**SELECTED PASSAGE:**
┌──

The repo rate is the rate at which India’s central bank, the Reserve Bank of India (RBI), lends money to commercial banks. It is one of the RBI's key tools to keep inflation under control.

How repo rate works?

The RBI uses the repo rate to manage money flow in the Indian economy. When inflation grows, the RBI raises the repo rate. This increases the cost of borrowing from the central bank, reducing the money supply in the market and lowering inflation. In contrast, during a recession, the RBI reduces repo rates to encourage borrowing and increase economic activity.

Thus, a higher repo rate makes borrowing more expensive for banks, whereas a lower repo rate makes borrowing cheaper.

The impact of repo rates on the economy

Interest rates: Changes in the repo rate affect interest rates throughout the economy. When the central bank increases the repo rate, commercial banks usually raise their loan interest rates. This makes borrowing more expensive, which in turn results in lower expenditure, especially on commodities such as homes and cars.

Inflation: Central banks use the repo rate to control inflation. If the economy is growing too quickly and prices are rapidly rising, the central bank may raise the repo rate to slow spending and reduce inflation. Lowering the repo rate, on the other hand, might encourage borrowing and expenditure, thereby boosting a slowing economy.

Savings: Changes in repo rates also affect savings. Higher repo rates mean higher interest rates on fixed deposits, which benefits investors. Lower repo rates, on the other hand, may cause fixed deposit interest rates to fall, lowering the potential gains for investors.

Investment and economic growth: Businesses use loans to expand. A high repo rate raises borrowing costs, potentially delaying or limiting corporate investments. In contrast, a lower repo rate encourages borrowing and investments, hence encouraging economic development.

└──

**DATA RECORDS:**
┌──

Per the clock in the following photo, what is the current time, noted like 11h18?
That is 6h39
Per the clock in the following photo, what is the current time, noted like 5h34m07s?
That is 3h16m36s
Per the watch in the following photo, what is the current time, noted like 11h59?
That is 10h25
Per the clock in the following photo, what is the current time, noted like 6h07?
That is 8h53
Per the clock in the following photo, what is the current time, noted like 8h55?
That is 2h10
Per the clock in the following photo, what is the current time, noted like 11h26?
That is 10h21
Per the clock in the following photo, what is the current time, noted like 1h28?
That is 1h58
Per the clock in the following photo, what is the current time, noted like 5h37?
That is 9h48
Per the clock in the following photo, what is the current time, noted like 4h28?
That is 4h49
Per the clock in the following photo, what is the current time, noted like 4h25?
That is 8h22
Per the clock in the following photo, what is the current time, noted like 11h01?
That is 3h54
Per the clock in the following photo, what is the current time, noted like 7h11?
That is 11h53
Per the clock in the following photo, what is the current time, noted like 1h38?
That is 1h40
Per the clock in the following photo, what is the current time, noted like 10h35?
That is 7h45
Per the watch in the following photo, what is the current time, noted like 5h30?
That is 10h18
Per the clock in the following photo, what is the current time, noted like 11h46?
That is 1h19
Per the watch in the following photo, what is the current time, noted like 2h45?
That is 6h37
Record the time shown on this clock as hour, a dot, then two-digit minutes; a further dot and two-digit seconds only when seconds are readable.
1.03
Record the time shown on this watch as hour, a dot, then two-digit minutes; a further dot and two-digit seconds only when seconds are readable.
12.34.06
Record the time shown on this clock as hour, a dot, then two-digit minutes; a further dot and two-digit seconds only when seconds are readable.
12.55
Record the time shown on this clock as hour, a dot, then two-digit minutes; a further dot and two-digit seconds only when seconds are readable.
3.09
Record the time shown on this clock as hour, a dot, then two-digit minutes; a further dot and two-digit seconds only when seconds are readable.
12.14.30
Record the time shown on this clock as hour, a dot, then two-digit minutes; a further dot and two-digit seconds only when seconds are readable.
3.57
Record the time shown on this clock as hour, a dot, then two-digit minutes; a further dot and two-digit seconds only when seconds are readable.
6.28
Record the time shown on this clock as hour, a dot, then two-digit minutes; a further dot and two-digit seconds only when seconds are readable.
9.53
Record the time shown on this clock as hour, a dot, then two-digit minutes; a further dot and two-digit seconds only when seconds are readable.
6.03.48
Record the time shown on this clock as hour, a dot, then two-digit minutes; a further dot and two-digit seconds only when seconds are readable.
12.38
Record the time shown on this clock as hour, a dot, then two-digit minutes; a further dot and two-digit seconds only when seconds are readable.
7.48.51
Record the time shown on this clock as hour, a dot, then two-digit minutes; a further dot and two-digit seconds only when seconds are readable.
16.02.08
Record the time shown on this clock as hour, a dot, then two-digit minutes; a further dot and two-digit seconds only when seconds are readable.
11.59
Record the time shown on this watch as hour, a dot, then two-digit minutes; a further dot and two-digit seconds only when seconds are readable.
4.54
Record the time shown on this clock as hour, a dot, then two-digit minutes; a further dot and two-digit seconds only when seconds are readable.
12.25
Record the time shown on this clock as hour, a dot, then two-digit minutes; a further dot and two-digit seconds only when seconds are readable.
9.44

└──

**EXERCISE GOAL:**
Write out the passage on the repo rate from "Thus, a higher" up to and including "a slowing economy.".

**ANSWER TO THE TASK:**
Thus, a higher repo rate makes borrowing more expensive for banks, whereas a lower repo rate makes borrowing cheaper.

The impact of repo rates on the economy

Interest rates: Changes in the repo rate affect interest rates throughout the economy. When the central bank increases the repo rate, commercial banks usually raise their loan interest rates. This makes borrowing more expensive, which in turn results in lower expenditure, especially on commodities such as homes and cars.

Inflation: Central banks use the repo rate to control inflation. If the economy is growing too quickly and prices are rapidly rising, the central bank may raise the repo rate to slow spending and reduce inflation. Lowering the repo rate, on the other hand, might encourage borrowing and expenditure, thereby boosting a slowing economy.